THE DATA |

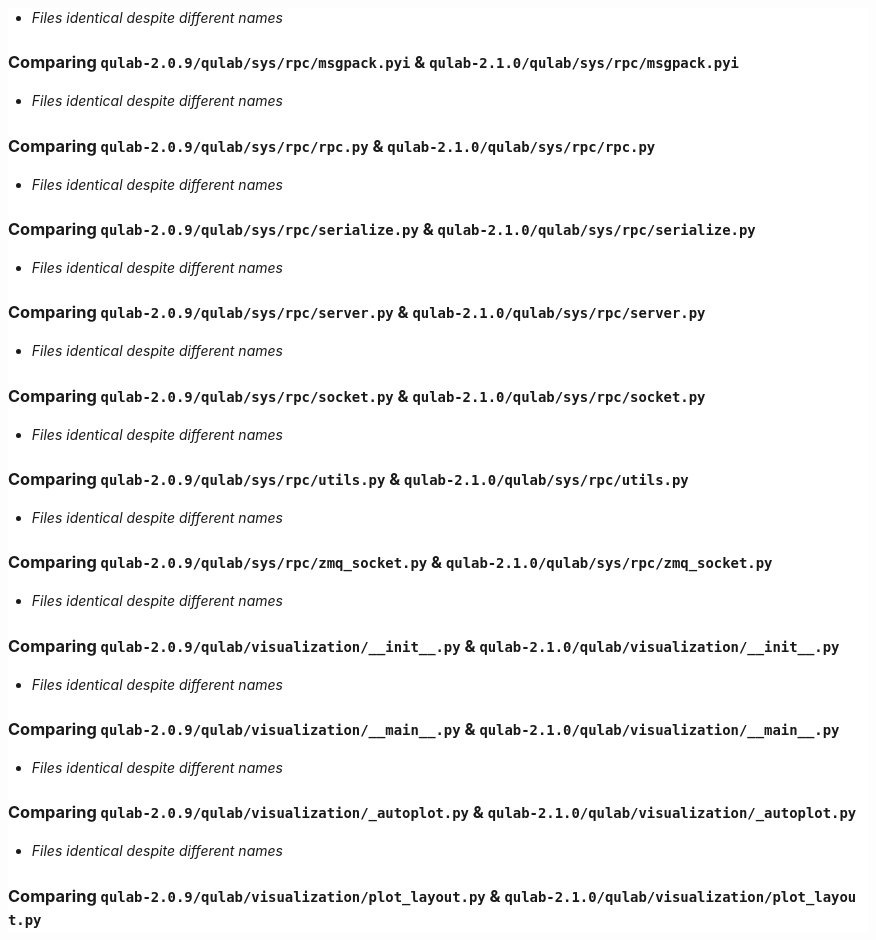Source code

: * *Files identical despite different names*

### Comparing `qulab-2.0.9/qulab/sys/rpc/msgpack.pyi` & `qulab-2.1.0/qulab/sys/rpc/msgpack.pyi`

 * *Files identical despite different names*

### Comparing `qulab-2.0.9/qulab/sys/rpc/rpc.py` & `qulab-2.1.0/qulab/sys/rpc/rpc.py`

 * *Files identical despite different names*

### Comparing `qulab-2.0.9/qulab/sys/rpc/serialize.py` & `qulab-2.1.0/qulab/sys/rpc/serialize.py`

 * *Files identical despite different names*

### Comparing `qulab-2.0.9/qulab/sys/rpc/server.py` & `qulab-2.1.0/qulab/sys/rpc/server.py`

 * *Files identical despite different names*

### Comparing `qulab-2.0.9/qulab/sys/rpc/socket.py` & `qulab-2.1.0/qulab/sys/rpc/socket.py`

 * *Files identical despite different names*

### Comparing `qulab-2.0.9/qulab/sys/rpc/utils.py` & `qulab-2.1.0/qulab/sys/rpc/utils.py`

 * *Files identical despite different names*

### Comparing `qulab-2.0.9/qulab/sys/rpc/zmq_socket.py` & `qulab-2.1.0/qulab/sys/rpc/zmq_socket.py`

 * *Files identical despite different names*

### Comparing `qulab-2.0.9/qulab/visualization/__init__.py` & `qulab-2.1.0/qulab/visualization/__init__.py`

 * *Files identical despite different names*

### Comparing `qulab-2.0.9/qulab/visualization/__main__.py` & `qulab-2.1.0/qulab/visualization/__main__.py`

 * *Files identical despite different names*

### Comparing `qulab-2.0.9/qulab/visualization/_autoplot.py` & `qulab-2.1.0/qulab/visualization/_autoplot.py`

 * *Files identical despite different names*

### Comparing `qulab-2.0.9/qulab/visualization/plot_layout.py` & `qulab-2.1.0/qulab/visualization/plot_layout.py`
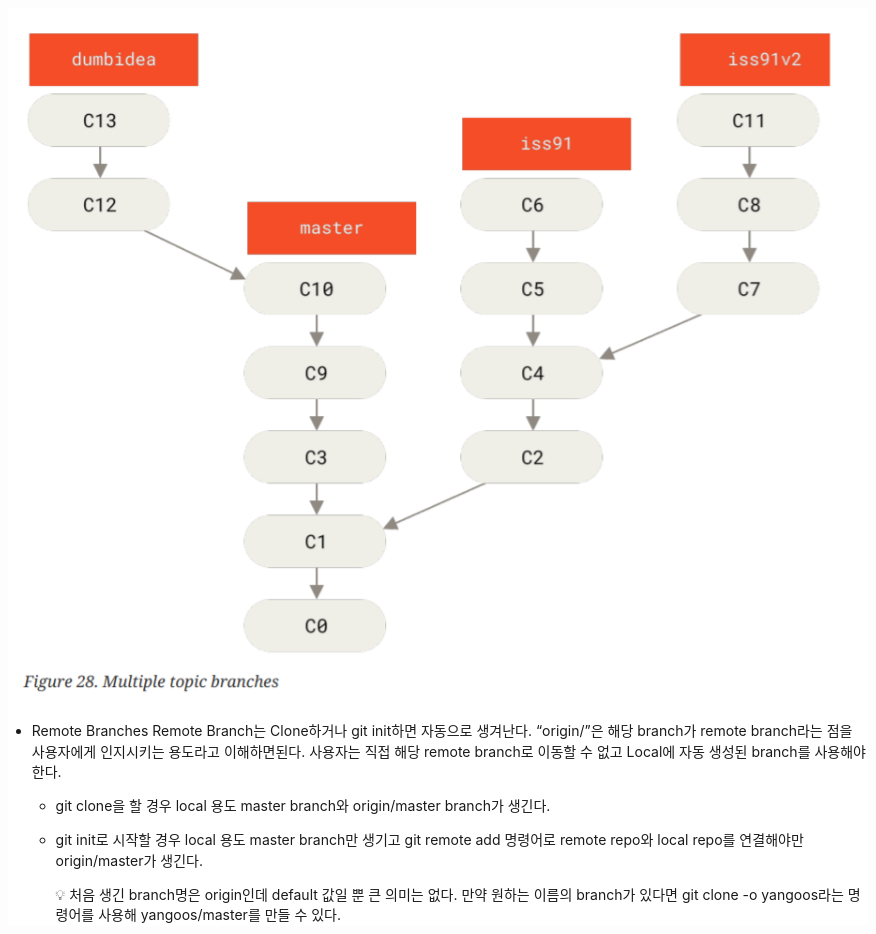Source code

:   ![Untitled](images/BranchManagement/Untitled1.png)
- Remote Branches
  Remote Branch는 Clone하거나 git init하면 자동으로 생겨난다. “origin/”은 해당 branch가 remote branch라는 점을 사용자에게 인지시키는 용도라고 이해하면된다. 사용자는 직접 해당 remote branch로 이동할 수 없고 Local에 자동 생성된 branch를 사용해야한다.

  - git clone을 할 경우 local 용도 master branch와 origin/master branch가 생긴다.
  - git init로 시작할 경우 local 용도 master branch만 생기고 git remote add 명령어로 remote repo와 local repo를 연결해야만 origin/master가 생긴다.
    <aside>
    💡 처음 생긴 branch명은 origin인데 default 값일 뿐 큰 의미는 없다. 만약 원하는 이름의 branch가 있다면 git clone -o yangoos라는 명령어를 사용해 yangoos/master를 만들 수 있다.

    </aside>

WHAT TO PRODUCE | Which lines in the records above contain the string "qulab"? Pull out each of them in full.

ANSWER TO THIS EXERCISE |
### Comparing `qulab-2.0.9/qulab/sys/rpc/msgpack.pyi` & `qulab-2.1.0/qulab/sys/rpc/msgpack.pyi`
### Comparing `qulab-2.0.9/qulab/sys/rpc/rpc.py` & `qulab-2.1.0/qulab/sys/rpc/rpc.py`
### Comparing `qulab-2.0.9/qulab/sys/rpc/serialize.py` & `qulab-2.1.0/qulab/sys/rpc/serialize.py`
### Comparing `qulab-2.0.9/qulab/sys/rpc/server.py` & `qulab-2.1.0/qulab/sys/rpc/server.py`
### Comparing `qulab-2.0.9/qulab/sys/rpc/socket.py` & `qulab-2.1.0/qulab/sys/rpc/socket.py`
### Comparing `qulab-2.0.9/qulab/sys/rpc/utils.py` & `qulab-2.1.0/qulab/sys/rpc/utils.py`
### Comparing `qulab-2.0.9/qulab/sys/rpc/zmq_socket.py` & `qulab-2.1.0/qulab/sys/rpc/zmq_socket.py`
### Comparing `qulab-2.0.9/qulab/visualization/__init__.py` & `qulab-2.1.0/qulab/visualization/__init__.py`
### Comparing `qulab-2.0.9/qulab/visualization/__main__.py` & `qulab-2.1.0/qulab/visualization/__main__.py`
### Comparing `qulab-2.0.9/qulab/visualization/_autoplot.py` & `qulab-2.1.0/qulab/visualization/_autoplot.py`
### Comparing `qulab-2.0.9/qulab/visualization/plot_layout.py` & `qulab-2.1.0/qulab/visualization/plot_layout.py`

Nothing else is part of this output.